Hemen hemen her gün havaalanı kullanmışlığım olduğundan hangi günler yoğun hangi şehirden dönüşte körüğe yanaşmayacak falan istatiklerim var benim. Mesela perşembe halk günü sabiha gökçen'de yine, kalabalık kalabalık,
hayret pegasus erkenden almış herkesi, son çağrı falan diyor, millet binmiş bus'a ben kalmışmıyım assolist gibi en sona, uyuzumdur böyle son dakika gelen tiplere ki ben dakik bir insanım. Pasaport kontrolünden sonra aeh evet canım mordor'a giderken ork diyarı için pasaport kontrolü yapılıyor, çıktım kapıdan.

en son hatırladığım otobüs için orta kapıya doğru yürüdüğümdü, ne oldu  anlamadım, yerçekimi ne garip şey anne, ne ara yere yapıştım bilmiyorum ivme eşittir 3.8 g=9,81 wohhaaaaa, bir otobüs dolusu takım elbise giymiş tip, bakıyor böyle tam 5 metre sonra bende onların arasına katılacağım derken oha yerdeyim, gözümde gözlük falan da yok...
********
Ankara profilini bilirsiniz böyle havalıdır hepsi ama foseptik havası ceketler bi acayip şekilli rozetler, gri kente gri hakî ve hatta kahverengi insanlar neşesiz, kazulet, elde gazete, Pofff. 

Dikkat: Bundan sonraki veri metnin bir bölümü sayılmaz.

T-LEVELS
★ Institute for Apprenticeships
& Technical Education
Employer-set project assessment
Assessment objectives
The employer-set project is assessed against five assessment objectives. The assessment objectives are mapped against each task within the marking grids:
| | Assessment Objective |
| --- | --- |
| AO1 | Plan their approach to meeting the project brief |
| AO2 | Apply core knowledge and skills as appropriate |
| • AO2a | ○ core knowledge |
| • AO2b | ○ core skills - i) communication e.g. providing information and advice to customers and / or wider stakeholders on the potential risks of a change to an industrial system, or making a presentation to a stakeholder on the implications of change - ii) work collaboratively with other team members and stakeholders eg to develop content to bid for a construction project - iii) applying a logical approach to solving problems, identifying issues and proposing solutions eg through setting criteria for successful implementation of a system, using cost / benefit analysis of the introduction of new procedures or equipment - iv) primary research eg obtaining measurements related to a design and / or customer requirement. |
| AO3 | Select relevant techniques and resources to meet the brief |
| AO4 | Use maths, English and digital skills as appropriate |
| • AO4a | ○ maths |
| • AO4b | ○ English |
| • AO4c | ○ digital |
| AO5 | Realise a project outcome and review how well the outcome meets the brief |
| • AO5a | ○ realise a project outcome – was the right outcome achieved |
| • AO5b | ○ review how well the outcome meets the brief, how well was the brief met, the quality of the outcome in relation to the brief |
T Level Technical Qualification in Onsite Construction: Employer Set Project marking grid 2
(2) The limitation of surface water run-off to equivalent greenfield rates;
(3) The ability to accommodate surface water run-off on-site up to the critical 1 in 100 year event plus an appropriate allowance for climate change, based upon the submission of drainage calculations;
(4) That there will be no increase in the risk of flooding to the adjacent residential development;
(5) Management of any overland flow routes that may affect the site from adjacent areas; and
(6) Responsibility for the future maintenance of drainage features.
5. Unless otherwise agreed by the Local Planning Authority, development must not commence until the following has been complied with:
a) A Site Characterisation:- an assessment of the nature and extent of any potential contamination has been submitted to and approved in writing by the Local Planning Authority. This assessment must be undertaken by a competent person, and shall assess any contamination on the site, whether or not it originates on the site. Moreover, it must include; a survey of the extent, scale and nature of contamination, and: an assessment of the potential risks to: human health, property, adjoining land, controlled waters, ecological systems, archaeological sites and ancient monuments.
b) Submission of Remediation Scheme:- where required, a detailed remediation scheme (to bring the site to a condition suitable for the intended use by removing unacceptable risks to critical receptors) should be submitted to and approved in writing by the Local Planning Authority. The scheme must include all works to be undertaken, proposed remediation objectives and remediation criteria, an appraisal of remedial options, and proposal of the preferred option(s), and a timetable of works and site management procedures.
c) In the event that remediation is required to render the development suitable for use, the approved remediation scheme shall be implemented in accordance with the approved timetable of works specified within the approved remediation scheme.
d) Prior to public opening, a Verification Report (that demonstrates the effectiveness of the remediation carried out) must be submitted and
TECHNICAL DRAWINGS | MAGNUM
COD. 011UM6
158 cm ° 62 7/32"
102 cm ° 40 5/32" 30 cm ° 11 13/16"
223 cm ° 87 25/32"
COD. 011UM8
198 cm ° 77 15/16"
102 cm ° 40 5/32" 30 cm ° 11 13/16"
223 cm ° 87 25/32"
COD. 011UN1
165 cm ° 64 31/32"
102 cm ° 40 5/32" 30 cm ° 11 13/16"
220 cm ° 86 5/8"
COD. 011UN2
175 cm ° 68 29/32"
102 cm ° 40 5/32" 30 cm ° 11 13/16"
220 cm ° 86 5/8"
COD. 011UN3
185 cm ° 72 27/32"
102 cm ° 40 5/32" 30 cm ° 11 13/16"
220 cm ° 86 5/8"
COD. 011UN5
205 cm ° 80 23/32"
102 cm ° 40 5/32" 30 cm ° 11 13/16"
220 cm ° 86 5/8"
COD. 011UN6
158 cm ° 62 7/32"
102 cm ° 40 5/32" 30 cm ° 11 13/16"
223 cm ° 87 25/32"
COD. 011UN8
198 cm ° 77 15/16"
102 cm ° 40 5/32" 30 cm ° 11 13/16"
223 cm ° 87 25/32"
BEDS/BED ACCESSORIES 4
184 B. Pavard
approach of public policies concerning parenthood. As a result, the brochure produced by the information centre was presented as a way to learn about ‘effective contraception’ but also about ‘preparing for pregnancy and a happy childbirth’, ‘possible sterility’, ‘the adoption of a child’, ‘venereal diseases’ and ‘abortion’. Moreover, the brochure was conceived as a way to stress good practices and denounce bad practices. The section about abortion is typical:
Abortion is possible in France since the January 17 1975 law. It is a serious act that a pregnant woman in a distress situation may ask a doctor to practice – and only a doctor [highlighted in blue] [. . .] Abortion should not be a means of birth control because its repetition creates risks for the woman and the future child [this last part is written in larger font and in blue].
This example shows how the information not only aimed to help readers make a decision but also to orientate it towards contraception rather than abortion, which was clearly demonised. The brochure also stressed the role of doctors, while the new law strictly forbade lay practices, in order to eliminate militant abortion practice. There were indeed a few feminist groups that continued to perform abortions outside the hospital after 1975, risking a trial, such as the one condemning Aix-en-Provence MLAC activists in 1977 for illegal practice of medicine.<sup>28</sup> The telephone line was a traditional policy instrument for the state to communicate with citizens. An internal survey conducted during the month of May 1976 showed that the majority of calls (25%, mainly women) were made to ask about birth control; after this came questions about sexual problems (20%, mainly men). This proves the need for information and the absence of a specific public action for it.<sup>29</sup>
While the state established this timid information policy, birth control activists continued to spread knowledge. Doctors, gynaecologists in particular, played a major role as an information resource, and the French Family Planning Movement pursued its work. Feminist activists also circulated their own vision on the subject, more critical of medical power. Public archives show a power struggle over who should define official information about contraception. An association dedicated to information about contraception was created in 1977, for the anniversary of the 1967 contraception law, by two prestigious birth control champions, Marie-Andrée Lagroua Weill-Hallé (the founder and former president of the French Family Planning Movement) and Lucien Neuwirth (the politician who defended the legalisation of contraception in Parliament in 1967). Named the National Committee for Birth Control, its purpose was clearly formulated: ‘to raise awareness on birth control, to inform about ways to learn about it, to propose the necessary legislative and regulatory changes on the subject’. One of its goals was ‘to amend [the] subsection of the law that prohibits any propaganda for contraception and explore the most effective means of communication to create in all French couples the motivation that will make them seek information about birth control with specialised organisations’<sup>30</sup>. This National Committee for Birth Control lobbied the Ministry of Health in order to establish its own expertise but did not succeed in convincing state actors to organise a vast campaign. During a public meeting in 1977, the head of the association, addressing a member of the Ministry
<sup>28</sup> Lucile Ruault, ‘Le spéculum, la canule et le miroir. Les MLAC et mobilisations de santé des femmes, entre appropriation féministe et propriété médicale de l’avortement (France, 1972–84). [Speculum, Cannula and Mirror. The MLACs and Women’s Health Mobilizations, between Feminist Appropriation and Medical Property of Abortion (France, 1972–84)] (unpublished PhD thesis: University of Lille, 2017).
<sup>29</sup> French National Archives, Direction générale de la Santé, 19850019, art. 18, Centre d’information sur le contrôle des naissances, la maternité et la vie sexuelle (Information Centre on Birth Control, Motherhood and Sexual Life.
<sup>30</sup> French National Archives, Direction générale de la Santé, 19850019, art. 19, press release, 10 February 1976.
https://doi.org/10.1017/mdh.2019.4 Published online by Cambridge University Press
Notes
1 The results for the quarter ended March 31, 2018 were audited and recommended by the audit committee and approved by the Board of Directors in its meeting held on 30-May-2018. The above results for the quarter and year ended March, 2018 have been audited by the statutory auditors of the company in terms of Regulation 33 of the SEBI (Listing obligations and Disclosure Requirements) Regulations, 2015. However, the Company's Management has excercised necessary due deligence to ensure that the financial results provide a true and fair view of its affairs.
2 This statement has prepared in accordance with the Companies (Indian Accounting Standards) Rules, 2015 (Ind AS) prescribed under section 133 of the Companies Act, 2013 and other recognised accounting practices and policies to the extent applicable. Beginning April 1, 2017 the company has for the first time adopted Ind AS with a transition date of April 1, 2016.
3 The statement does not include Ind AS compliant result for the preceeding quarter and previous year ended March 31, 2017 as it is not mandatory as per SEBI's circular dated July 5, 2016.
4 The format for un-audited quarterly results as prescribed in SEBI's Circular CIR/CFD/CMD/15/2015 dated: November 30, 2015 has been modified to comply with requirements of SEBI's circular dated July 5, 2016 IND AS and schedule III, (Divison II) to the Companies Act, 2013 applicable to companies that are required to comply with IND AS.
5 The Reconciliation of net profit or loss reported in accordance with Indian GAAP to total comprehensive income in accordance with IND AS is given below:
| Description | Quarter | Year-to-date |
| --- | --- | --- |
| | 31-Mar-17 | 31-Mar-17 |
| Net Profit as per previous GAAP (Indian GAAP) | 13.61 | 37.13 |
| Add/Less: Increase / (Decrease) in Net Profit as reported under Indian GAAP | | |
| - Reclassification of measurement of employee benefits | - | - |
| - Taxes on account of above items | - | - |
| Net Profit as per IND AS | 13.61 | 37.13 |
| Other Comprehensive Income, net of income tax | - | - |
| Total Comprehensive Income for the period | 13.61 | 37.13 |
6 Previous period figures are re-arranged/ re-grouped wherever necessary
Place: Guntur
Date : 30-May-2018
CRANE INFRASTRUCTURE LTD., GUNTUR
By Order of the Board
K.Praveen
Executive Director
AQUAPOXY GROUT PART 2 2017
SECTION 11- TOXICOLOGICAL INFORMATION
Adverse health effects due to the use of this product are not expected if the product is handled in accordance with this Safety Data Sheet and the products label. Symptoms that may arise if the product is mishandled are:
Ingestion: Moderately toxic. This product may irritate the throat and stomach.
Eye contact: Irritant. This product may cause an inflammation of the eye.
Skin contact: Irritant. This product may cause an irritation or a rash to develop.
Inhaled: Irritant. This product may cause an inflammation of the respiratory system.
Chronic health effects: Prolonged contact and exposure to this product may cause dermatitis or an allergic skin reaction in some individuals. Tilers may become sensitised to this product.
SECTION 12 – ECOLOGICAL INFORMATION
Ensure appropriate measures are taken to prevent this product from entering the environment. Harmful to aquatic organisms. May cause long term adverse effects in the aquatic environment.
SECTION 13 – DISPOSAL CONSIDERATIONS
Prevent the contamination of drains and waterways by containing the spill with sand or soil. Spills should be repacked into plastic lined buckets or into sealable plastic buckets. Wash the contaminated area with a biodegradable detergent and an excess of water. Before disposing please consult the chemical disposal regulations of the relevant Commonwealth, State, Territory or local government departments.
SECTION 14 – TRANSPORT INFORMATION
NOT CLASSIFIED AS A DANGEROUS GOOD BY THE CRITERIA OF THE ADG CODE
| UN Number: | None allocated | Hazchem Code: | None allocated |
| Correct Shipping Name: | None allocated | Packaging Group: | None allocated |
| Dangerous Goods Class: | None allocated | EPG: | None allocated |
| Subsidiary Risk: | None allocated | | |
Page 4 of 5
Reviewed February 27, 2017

Ah bir de esenboğa da araba beklerken ki dialogları duymalısınız azizim, bugün kurtlar Vadisi'nde bizden bahsedecekler( tırtttt, götüm, gördük Necati şaşmaz'ı ahahahah adam sufle olmadan ve dublajsız bir şaka malzemesi) 
********
kafa mordorda olunca ne olduysa o ara uçmuşum bilinç dışı bir durum, hemen kalktım hani böyle filmlerde olur ya hemen toparlanırlar aynen, pilates yapmak çok işe yarıyor.. neyse görevli falan geldi "tamam,tamam, iyiyim ben falan" dedim teşekkür ettim, bindim, insanlar soruyor iyi misiniz, sağolun falan diyorum ama bir allahın kulu da elimden çantayı almıyor, yakışıklısınız ama gerizekalısınız, öküzsünüz, ya bu ankaraya giden insanlar hep mi AT kılıklı olur?(muhteşem ankara at bağlantısını çok kurar hak vermemek elde değil mülakatlara gitmeden Ankara ya inince arıyorum düştüm ben diyorum doktor falan ayarlıyorlar sonra bölgeye, hey hey sağol. Muhteşem ) dizlerimi temizlemeye çalışıyorum, yeni aldığım manolo ayakabımın burnu gitmiş, böhü

neyse  merdivenden uçağa gireceğiz bir teyze, kötü düştünüz dedi:) aeh evet dedim daha artistik düşmek isterdim ama kısmet teyzecim malum bugün perşembe ben perşembeleri hiç sevmem bir de ankara, hayır yani bir kere de partiye gitsem değil mi? ahh ahhh eskiden hoşsohbet bir Bulut vardı, seyahat çekilir idi onunla, sohbeti cici, tavsiye ettiğim kitabı alır, böyle ilginç hikayeler anlatmak için kendini paralar yine de beni güldürmeyi başarır, soğuksa önceden haber verir, kapımı açar, bana çikolata alır.. ama beşeriyet eksik bunlarda azizim...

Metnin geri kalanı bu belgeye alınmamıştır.